> Instruction
Copy out all lines from the material that contain the string "negedge".
**********
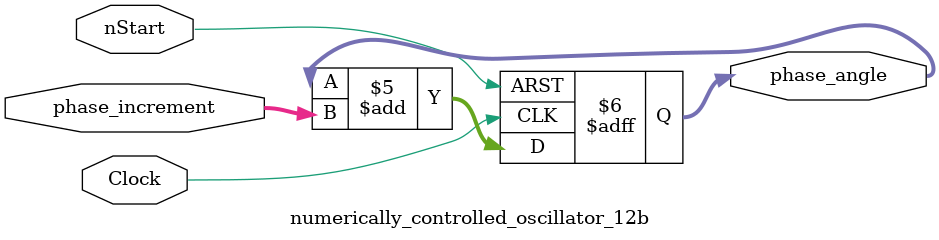
<source format=v>
module audio_generator_12b_unsigned (Clock, nStart, Select, Out);
	input Clock, nStart;
	input 	   [11:0] Select;
	output reg [11:0] Out;

	// Phase increment = freq_note/freq_clock * 2^N
	parameter C    = 32'd22474, C_sh = 32'd23810, D    = 32'd25225, D_sh = 32'd26726, E    = 32'd28315, F = 32'd29999, 
			  F_sh = 32'd31782, G    = 32'd33673, G_sh = 32'd35674, A    = 32'd37796, A_sh = 32'd40043, B = 32'd42424;

	reg [3:0] sum;
	integer i;
	always@(*)
	begin
		sum = 0;
		for (i = 0; i < 12; i = i + 1)
			sum = sum + Select[i];
	end

	wire signed [11:0] amplitude [11:0];
	
	waveform_generator_12b W1  (Clock, nStart, C,    amplitude[0]);
	waveform_generator_12b W2  (Clock, nStart, C_sh, amplitude[1]);
	waveform_generator_12b W3  (Clock, nStart, D,    amplitude[2]);
	waveform_generator_12b W4  (Clock, nStart, D_sh, amplitude[3]);
	waveform_generator_12b W5  (Clock, nStart, E,    amplitude[4]);
	waveform_generator_12b W6  (Clock, nStart, F,    amplitude[5]);
	waveform_generator_12b W7  (Clock, nStart, F_sh, amplitude[6]);
	waveform_generator_12b W8  (Clock, nStart, G,    amplitude[7]);
	waveform_generator_12b W9  (Clock, nStart, G_sh, amplitude[8]);
	waveform_generator_12b W10 (Clock, nStart, A,    amplitude[9]);
	waveform_generator_12b W11 (Clock, nStart, A_sh, amplitude[10]);
	waveform_generator_12b W12 (Clock, nStart, B,    amplitude[11]);

	reg signed [31:0] amplitude_sum;
	integer j;
	always@(posedge Clock)
	begin
		amplitude_sum = 0;
		for (j = 0; j < 12; j = j + 1)
		begin
			if (Select[j]) amplitude_sum = amplitude_sum + amplitude[j];
		end
		if (sum != 0) Out <= amplitude_sum >>> 1;
		else Out <= 0;
	end
endmodule

module waveform_generator_12b (Clock, nStart, phase_increment, amplitude);
	input Clock, nStart;
	input [31:0] phase_increment;
	output signed [11:0] amplitude;

	wire [31:0] phase_angle;
	numerically_controlled_oscillator_12b N1 (Clock, nStart, phase_increment, phase_angle);

	// sine lookup table
	rom256x12 U1 (phase_angle[31:24], Clock, amplitude);
endmodule

module numerically_controlled_oscillator_12b (Clock, nStart, phase_increment, phase_angle);
	input Clock, nStart;
	input [31:0] phase_increment;
	output reg [31:0] phase_angle;
	
	always@(posedge Clock, negedge nStart)
		if (!nStart)
			phase_angle <= 0;
		else
			phase_angle <= phase_angle + phase_increment;
endmodule
</source>
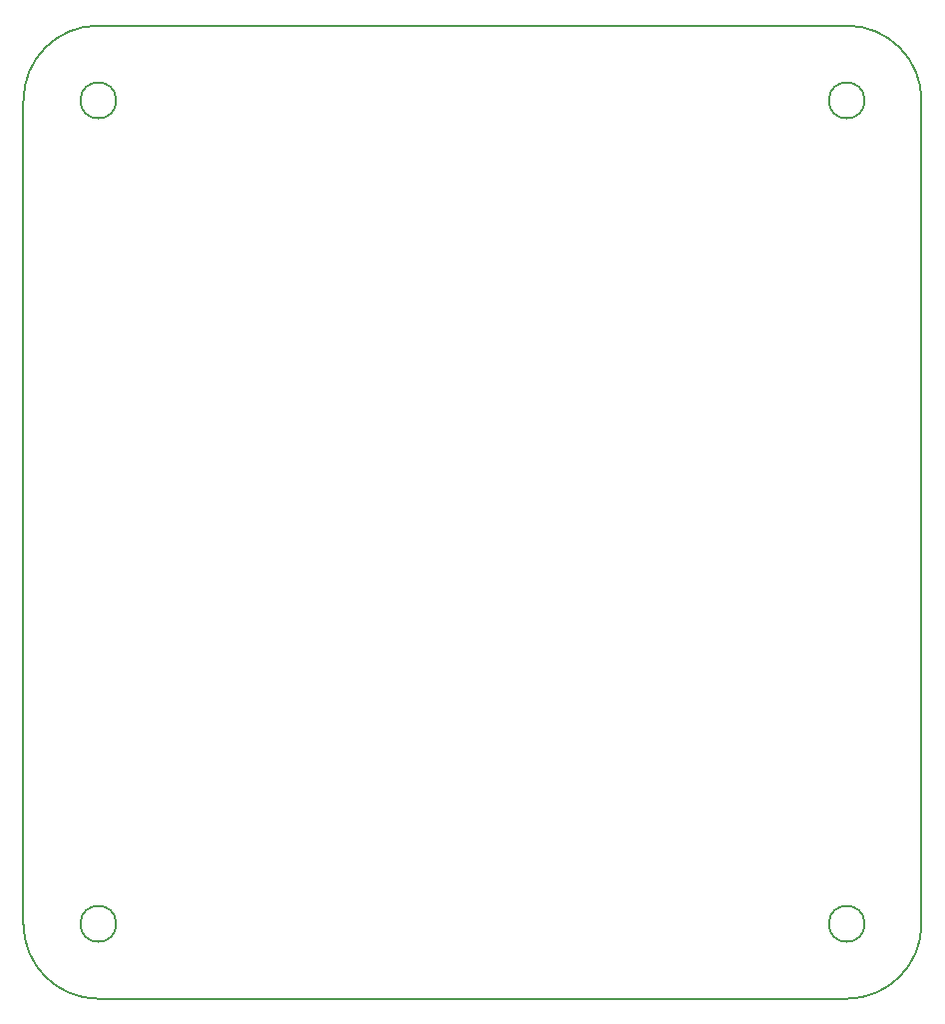
<source format=gm1>
G04 #@! TF.GenerationSoftware,KiCad,Pcbnew,(7.0.0)*
G04 #@! TF.CreationDate,2023-08-22T13:44:59-04:00*
G04 #@! TF.ProjectId,Power Module Rev 5,506f7765-7220-44d6-9f64-756c65205265,rev?*
G04 #@! TF.SameCoordinates,Original*
G04 #@! TF.FileFunction,Profile,NP*
%FSLAX46Y46*%
G04 Gerber Fmt 4.6, Leading zero omitted, Abs format (unit mm)*
G04 Created by KiCad (PCBNEW (7.0.0)) date 2023-08-22 13:44:59*
%MOMM*%
%LPD*%
G01*
G04 APERTURE LIST*
G04 #@! TA.AperFunction,Profile*
%ADD10C,0.160000*%
G04 #@! TD*
G04 APERTURE END LIST*
D10*
X160274000Y-124841000D02*
G75*
G03*
X160274000Y-124841000I-1524000J0D01*
G01*
X160274000Y-54991000D02*
G75*
G03*
X160274000Y-54991000I-1524000J0D01*
G01*
X96774000Y-54991000D02*
G75*
G03*
X96774000Y-54991000I-1524000J0D01*
G01*
X95250000Y-48641000D02*
G75*
G03*
X88900000Y-54991000I0J-6350000D01*
G01*
X95250000Y-48641000D02*
X158750000Y-48641000D01*
X96774000Y-124841000D02*
G75*
G03*
X96774000Y-124841000I-1524000J0D01*
G01*
X158750000Y-131191000D02*
X95250000Y-131191000D01*
X165100000Y-54991000D02*
X165100000Y-124841000D01*
X88900000Y-124841000D02*
G75*
G03*
X95250000Y-131191000I6350000J0D01*
G01*
X88900000Y-124841000D02*
X88900000Y-54991000D01*
X158750000Y-131191000D02*
G75*
G03*
X165100000Y-124841000I0J6350000D01*
G01*
X165100000Y-54991000D02*
G75*
G03*
X158750000Y-48641000I-6350000J0D01*
G01*
M02*

</source>
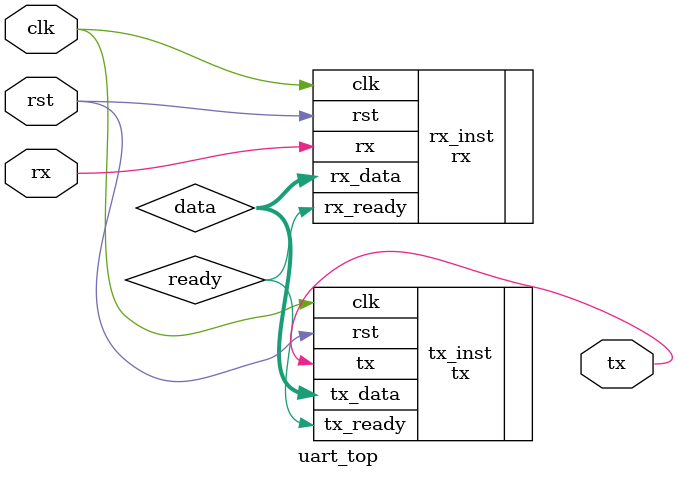
<source format=v>
/**
 * @brief UART顶层模块
 */
module uart_top(clk, rst, rx, tx);
    input wire clk;
    input wire rst;
    input wire rx; // 接收数据输入
    output wire tx; // 发射数据输入

    wire[7:0] data; // 发送数据输出
    wire ready; // 发送准备好标志

    // 实例化接收模块
    rx rx_inst (
        .clk(clk),
        .rst(rst),
        .rx(rx), // 连接发送模块的输出
        .rx_data(data),
        .rx_ready(ready)
    );

    // 实例化发送模块
    tx tx_inst (
        .clk(clk),
        .rst(rst),
        .tx(tx),
        .tx_data(data),
        .tx_ready(ready)
    );
endmodule

</source>
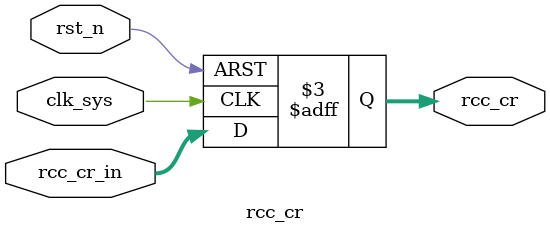
<source format=v>
module rcc_cr (
	input clk_sys			,
	input rst_n  			,  // Asynchronous reset active low
	input [1:0] rcc_cr_in   ,

	output reg [1:0] rcc_cr 
);
	
	always @(posedge clk_sys or negedge rst_n) begin
		if (rst_n == 1'b0) begin
			rcc_cr <= 2'b00 ;
		end
		else begin
			rcc_cr <= rcc_cr_in ;
		end
	end

endmodule
</source>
**********
> Exercise answer
	always@(posedge Clock, negedge nStart)
	always @(posedge clk_sys or negedge rst_n) begin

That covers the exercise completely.